Humanoid robots that help children with autism
Kaspar, Zeno, Nao and Pepper. Although each one is a humanoid robot, they have totally different abilities. However, they have one thing in common: all of them can help children with autism. But how? You can learn more about the topic, if you read our latest blog post.
Our blog focuses on robotics, as this is our main specialty. However, we’d like to give a brief definition of autism.
Autism is a congenital, genetic disorder of cognition and information processing that manifests in early childhood. It may be characterized by limited communication skills, decreased social connection, stereotyped behaviours, but may also be associated with high intelligence, attention and memory.Source: Medical Centre of Buda
Humanoid robots, surprisingly, can help children in communication and interpretation of social relationships. Let’s have a look at the practice!
The humanoid Russell robot in the research of the Vanderbilt University
‘Hi!
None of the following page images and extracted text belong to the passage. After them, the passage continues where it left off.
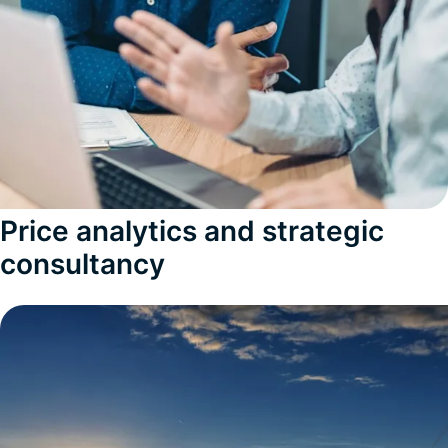
Price analytics and strategic
consultancy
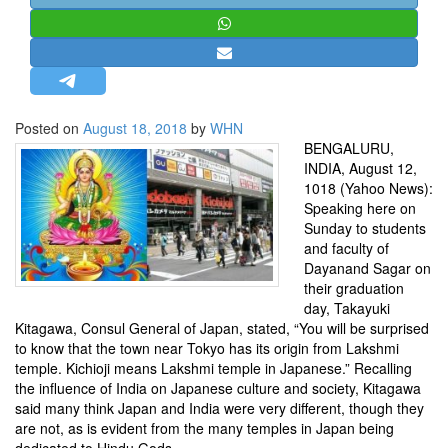
STRATEGIC AFFAIRS
HINDUISM
MISC.
OPINION | ARTICLE | BLOG
Posted on
August 18, 2018
by
WHN
NEWSLETTERS
BENGALURU,
INDIA, August 12,
LETTERS
1018 (Yahoo News):
BIO-PROFILE
Speaking here on
Sunday to students
INTERVIEWS
and faculty of
EDITORIAL
Dayanand Sagar on
their graduation
day, Takayuki
Kitagawa, Consul General of Japan, stated, “You will be surprised
to know that the town near Tokyo has its origin from Lakshmi
temple. Kichioji means Lakshmi temple in Japanese.” Recalling
the influence of India on Japanese culture and society, Kitagawa
said many think Japan and India were very different, though they
are not, as is evident from the many temples in Japan being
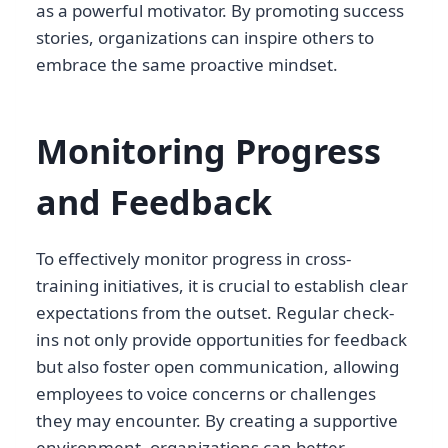
as a powerful motivator. By promoting success
stories, organizations can inspire others to
embrace the same proactive mindset.
Monitoring Progress
and Feedback
To effectively monitor progress in cross-
training initiatives, it is crucial to establish clear
expectations from the outset. Regular check-
ins not only provide opportunities for feedback
but also foster open communication, allowing
employees to voice concerns or challenges
they may encounter. By creating a supportive
environment, organizations can better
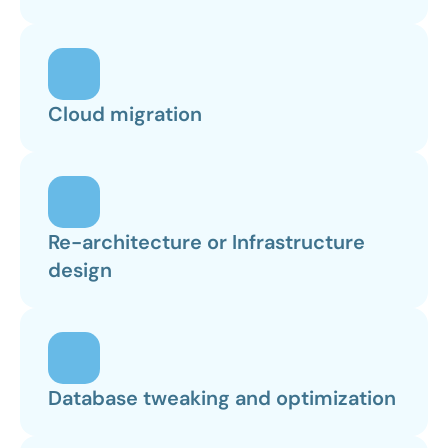
Cloud migration
Re-architecture or Infrastructure 
design
Database tweaking and optimization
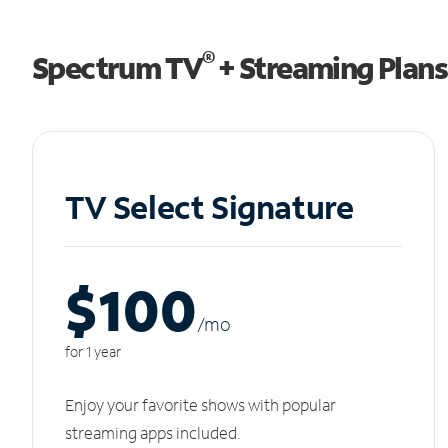
®
Spectrum TV
+ Streaming Plans
TV Select Signature
$100
/m
o
for 1 year
Enjoy your favorite shows with popular
streaming apps included.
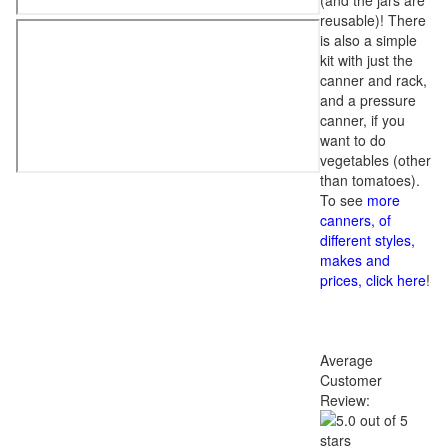
(and the jars are
reusable)! There
is also a simple
kit with just the
canner and rack,
and a pressure
canner, if you
want to do
vegetables (other
than tomatoes).
To see
more
canners, of
different styles,
makes and
prices, click here
!
Average
Customer
Review:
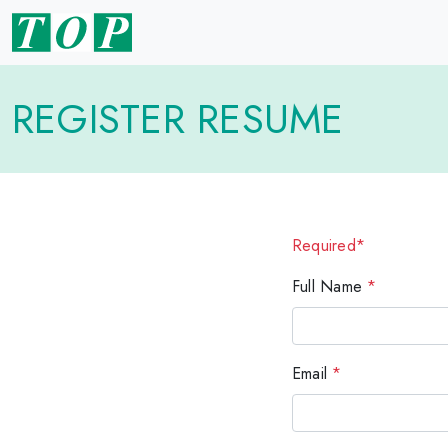
REGISTER RESUME
Required*
Full Name
*
Email
*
I would like to play with you.’ Russell, the short humanoid robot, invites the four-year-old Lincoln sitting in front of it to play. He and three-year-old Madelyn, who also took part in the experiment, are both autists.
Engineer Nilanjan Sarkar and psychologist Zachary Warren are developing a technological environment for autistic children, that helps them in learning. Russell is an essential part of this. Imitation, for example, is a very important learning process, and that’s where a robot can help. During the experiment – as the video below shows – the kids enthusiastically imitated Russell. At the same time, less attention is being paid to the human staff.
In the experiment, Russell was connected to external sensors. These indicate how willing its audience is to pay attention and to cooperate. It is important that the robot understands their needs and that it gets feedback.
Russell is a nickname. Originally the robot is called Nao. It is produced by our partner, Softbank Robotics, as is Pepper (that will be discussed later).
Kaspar, the „robot mediator” helps children with autism
‘I’m Kaspar. Come, and let’s play!’, Although it’s a humanoid robot, it’s not at all similar to Nao. Kaspar is more like a doll. It has very human-like but has got simplified features. Kaspar can also talk, move, play music and sing. There are sensors in its body, that it uses, for example, to detect when you press its nose (as shown in the video below).
Developed at the University of Hertfordshire, it aims to help children with autism and communication problems to socialize. All of this is done in a playful way, as the robot can play several games.
Research began a decade ago. Kaspar is currently being tested in the homes of families. The results so far are promising, the children have learned a lot from the robot. The goal is to reach everyone who needs the help of the robot. Professor Kerstin Dautenhahn, who is speaking in the video above, is the leader of the research.
Zeno robot, the grandmaster of mimic art
‘Zeno how are you this morning?’, asks a psychologist at the Queensmill School in London from Zeno, the humanoid robot.
The robot replies with a smile, its face looks amazingly joyful.
The school where this scene takes place, is for autistic children. Lately, the children must get used to a new classmate. Sometimes, Zeno robot show up and helps them. But in what?
Though, most autist can recognize different facial expressions, it’s difficult for them to form their own ones. On the one hand, while talking to Zeno, they interpret the facial expressions of the robot. On the other hand, imitate the expressions.
The greatest advantage of the robot is that the children can easily accept and love it. Zeno doesn’t get tired. And even the liveliest kid can’t freak it out.
Zeno is followed by the robot that is so close to our hearts: Pepper is the bright white, thrilling, chatty robot!
Pepper robot also helps children with autism
In 2019, Jabar H. Yousif, Hussein A. Kazem, and Miqdam T. Chaichan write in a publication about the results of related research. In the USA, researcher Haje Jan used a Pepper robot to teach children with autism and special needs. The experiment was successful. Pepper really helped the children not only in learning, but in emotional development as well.
However, in Southend-on-Sea, England, the opposite is true: A teenage boy with autism helps Pepper and his hometown that employs him. Kurtley Dorn, 17, is very good at maths and has been programming since he was 12 years old. He is involved in the Pepper project of the town as a volunteer and has developed several programs for it. By the way, the robot performs community tasks in the seaside resort town.
If you didn’t know: Pepper is a 1.2-metre-tall humanoid robot. Thanks to the development of the Netlife Robotics it can talk in Hungarian. We sell Pepper primarily in the customer service area, for banks, offices, hotels and department stores. Of course, it can be used in many other areas as well, for example at an airport or a medical centre. With the robot, the answering of frequently asked questions and giving information can be automated.